George Mason’s Gunston Hall in Virginia will become a hands-on laboratory to explore how to create a comprehensive and conscientious interpretation of slavery at an historic site at a one-day workshop on Wednesday, May 25, 2016 from 9:30 am to 6:30 pm (right before the AAM annual meeting). You’ll learn how to better connect and extend your site’s interpretation of its history of slavery and help staff and volunteers achieve a greater understanding of difficult knowledge and complicated emotions. Registration is $90 and includes morning refreshments, lunch, and a post-workshop reception. For more details and to register, visit http://bit.ly/SlaveryWorkshop.
The workshop will be led by Kristin Gallas, co-editor of Interpreting Slavery at Museums and Historic Sites and includes presentations by Scott Stroh, executive director of Gunston Hall, and Rebecca Martin, director of education and guest experiences at Gunston Hall. Plenty of free parking is available on site and transportation from the Franconia/Springfield Metro Station (Blue Line) is available.
Gunston Hall (1755-1759) is the architectural gem built for George Mason IV by William Buckland and William Bernard Sears and is owned by the Commonwealth of Virginia and administered by The National Society of The Colonial Dames of America.
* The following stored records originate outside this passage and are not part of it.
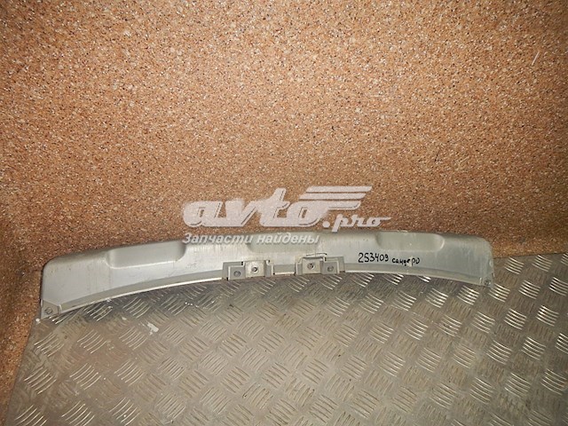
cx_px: 284
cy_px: 213
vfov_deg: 49.7
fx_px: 459
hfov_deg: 63.4
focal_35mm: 28
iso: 250
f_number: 7.8
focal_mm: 5
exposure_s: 1/30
Its mission is to stimulate continuing public exploration of democratic ideals as first presented by George Mason in the 1776 Virginia Declaration of Rights. George Mason’s political perspectives also influenced the Declaration of Independence, the Constitution of the United States, and the Bill of Rights.
Mason’s pursuit of basic rights and liberties and the 240th anniversary of the Virginia Declaration of Rights (“All men are by nature equally free and independent, and have certain inherent rights”) makes his home at Gunston Hall an appropriate setting to discuss the rights of African Americans during the colonial period as well as today’s dramatic struggles for human rights throughout the world. In the 1780s, nearly 100 enslaved men, women, and children lived and worked on the four nearby farms (or quarters as they were called) and the mansion house that comprised George Mason’s holdings. Many were sons, daughters, grandsons, or granddaughters of about 32 slaves that Mason inherited in 1735. Other slaves came into Mason’s possession as wedding gifts (or dowry) when he married Ann Eilbeck in 1750 or as later gifts and bequests from her parents. George Mason possibly purchased some slaves. In 1753, eight children were “adjudged” for their ages — an indication that they were new arrivals into the colony. But the majority of the Gunston Hall slaves were born into slavery. Under colonial Virginia’s carefully constructed legal code one law stated that a child born to a slave woman was a slave for life while another forbade masters from freeing their slaves, thus perpetuating slavery in Virginia by “natural increase” for more than a century.